**DOCUMENT EXTRACT**
Father-of-five Frank Tully spent the final years of his life scouring Liverpool cemeteries to find his son Paul
The family of a man who spent his final years trying to find the grave of his infant son believe they have finally located the boy’s resting place. Father-of-five Frank Tully lost his eldest Paul, who was born prematurely at Liverpool’s Broadgreen Hospital on December 22, 1973, but tragically died just five days later.
Paul was buried by Broadgreen Hospital, but the family said they were never told where. After a cancer diagnosis in 2022, Frank launched a search to find Paul’s grave before he died in November 2025.
But the search ground to a halt as Frank struggled to find records dating back almost half a century, and he had not found Paul’s grave by the time he also passed away.
His family said he “came up against a brick wall” in his attempts to get answers.
A breakthrough came in January 2026 when Frank’s daughter received a response to a Freedom of Information response from University Hospitals of Liverpool Trust.
The response told her that unnamed babies born at Broadgreen Hospital in December 1973 were buried at Walton Park Cemetery.

**SUPPLIED DATA**
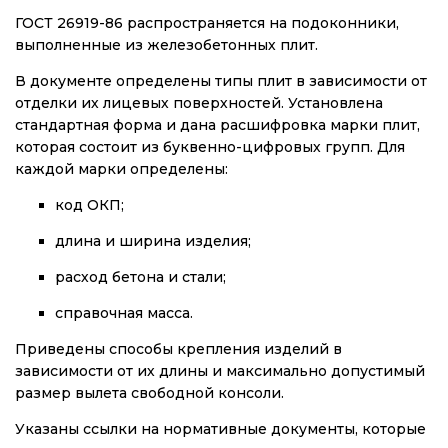
ГОСТ 26919-86 распространяется на подоконники,
выполненные из железобетонных плит.
В документе определены типы плит в зависимости от
отделки их лицевых поверхностей. Установлена
стандартная форма и дана расшифровка марки плит,
которая состоит из буквенно-цифровых групп. Для
каждой марки определены:
код ОКП;
длина и ширина изделия;
расход бетона и стали;
справочная масса.
Приведены способы крепления изделий в
зависимости от их длины и максимально допустимый
размер вылета свободной консоли.
Указаны ссылки на нормативные документы, которые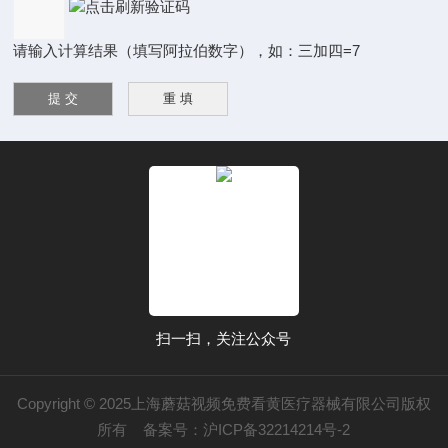
请输入计算结果（填写阿拉伯数字），如：三加四=7
扫一扫，关注公众号
Copyright © 2025上海蘑菇视频免费看黄医疗器械有限公司版权
所有
备案号：沪ICP备32214214号-2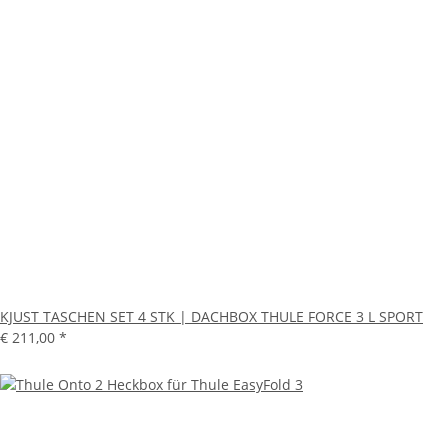
KJUST TASCHEN SET 4 STK | DACHBOX THULE FORCE 3 L SPORT
€ 211,00
*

**AIM OF THE TASK**
Copy the article above about Frank Tully's search for his infant son's grave in full, word for word.

**ANSWER**
Father-of-five Frank Tully spent the final years of his life scouring Liverpool cemeteries to find his son Paul
The family of a man who spent his final years trying to find the grave of his infant son believe they have finally located the boy’s resting place. Father-of-five Frank Tully lost his eldest Paul, who was born prematurely at Liverpool’s Broadgreen Hospital on December 22, 1973, but tragically died just five days later.
Paul was buried by Broadgreen Hospital, but the family said they were never told where. After a cancer diagnosis in 2022, Frank launched a search to find Paul’s grave before he died in November 2025.
But the search ground to a halt as Frank struggled to find records dating back almost half a century, and he had not found Paul’s grave by the time he also passed away.
His family said he “came up against a brick wall” in his attempts to get answers.
A breakthrough came in January 2026 when Frank’s daughter received a response to a Freedom of Information response from University Hospitals of Liverpool Trust.
The response told her that unnamed babies born at Broadgreen Hospital in December 1973 were buried at Walton Park Cemetery.